I hadn’t planned on turning this into a long analytical post, but as I’m writing, I realize that there is some meat to chew on here. Some of the questions I’ve been pondering are “What is Israeli about Israeli contemporary dance?” and “What (if anything) is Jewish about Israeli contemporary dance?” As in the rest of Israeli society, I’ve found that the rhythms in Israeli concert dance are tied to Jewish patterns. Right now I’m not talking about musical rhythms but calendar rhythms. Is it a coincidence that Suzanne Dellal’s main offering this week - while Israelis are preparing for Pesach - is not an array of Israeli companies but a festival of French dance (Connexion Francaise 2)? The link between programming schedules and Jewish schedules is evident on a weekly basis. On Friday evenings, at the start of Shabbat the pace of life slows down and many Israelis gather for family dinners, some with the religious traditions of the Sabbath and some without. There’s an amazing lull during Shabbat dinner even in secular Tel Aviv; public transportation is shut down, few cars drive through the streets even at the busiest intersections, shops are closed, and the restaurants which remain open appear to be frequented by family groups. Friday night is, of course, a prime evening to go to the theater - but here in Tel Aviv, Friday performances typically begin at 10:00 p.m. so that Israelis can attend after their family meals. There are occasionally matinee performances on Saturday, Shabbat, but far fewer than there are either Saturday or Sunday matinees in the U.S. (I should clarify that the weekend here is Friday-Saturday rather than Saturday-Sunday, and for some people, Friday is a 1/2 day of work or school which ends early because of the approaching Sabbath). I haven’t examined performance schedules in Jerusalem, but I would imagine that there are even fewer concerts over the course of Shabbat there than in Tel Aviv; it’s hard enough to find open restaurants on Friday nights and Saturdays in the city’s Jewish neighborhoods!

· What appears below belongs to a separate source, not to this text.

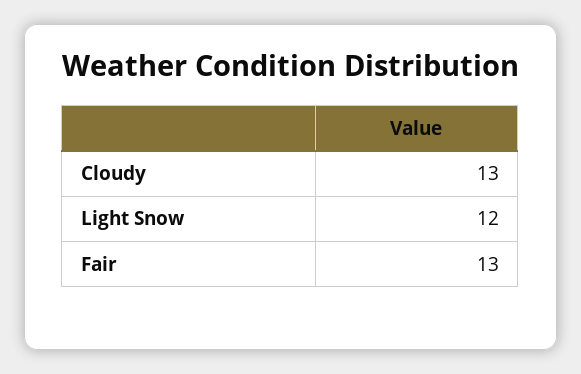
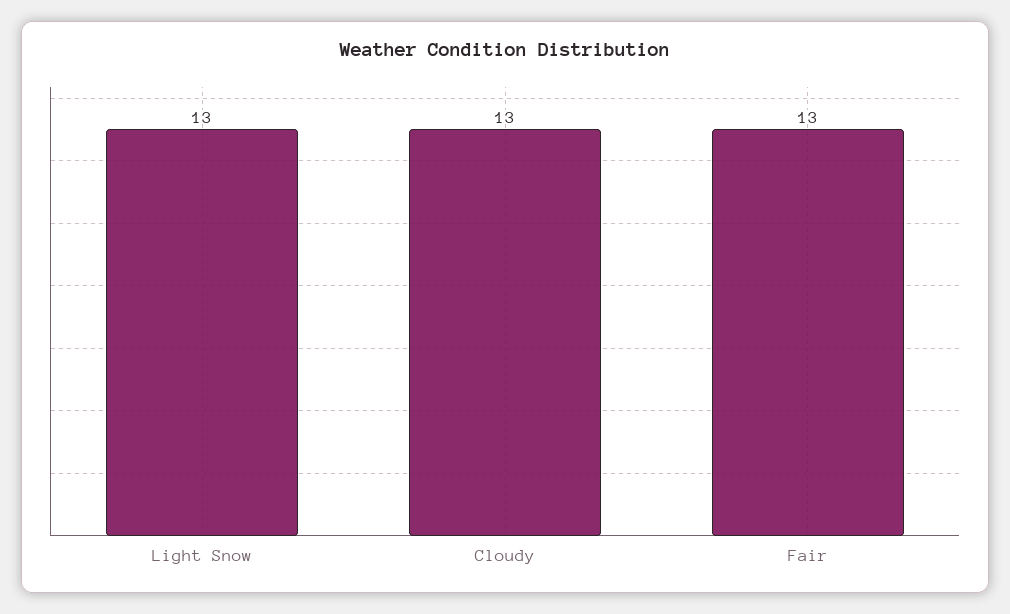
Light Snow: 12 -> 13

I don’t know how much Israelis think about this - after all, by now even I’m used to this schedule - but I remember just how strange it felt to peruse the performance calendars when I first arrived. Then again, I rarely used to consider how the Christian calendar influenced theater schedules in the U.S. I’ll leave you with a historical tidbit:

The 1879 Blue Law prohibited certain forms of entertainment on Sundays in America. Since theaters were typically booked during the week for musical and dramatic productions, Sundays were often the only days that venues were available for dancers. Four dancers (Margaret Severn, Paul Haakon, Harald Kreutzberg, and Yvonne Georgi) were arrested and fined after a Sunday performance in early 1930, but led by Agnes de Mille and Helen Tamiris, the Concert Dancers League successfully persuaded New York lawmakers that dance was not expressly forbidden by the terms of the 19th century law. Thus began the path to Sunday dance concerts in the U.S. Interesting, isn’t it?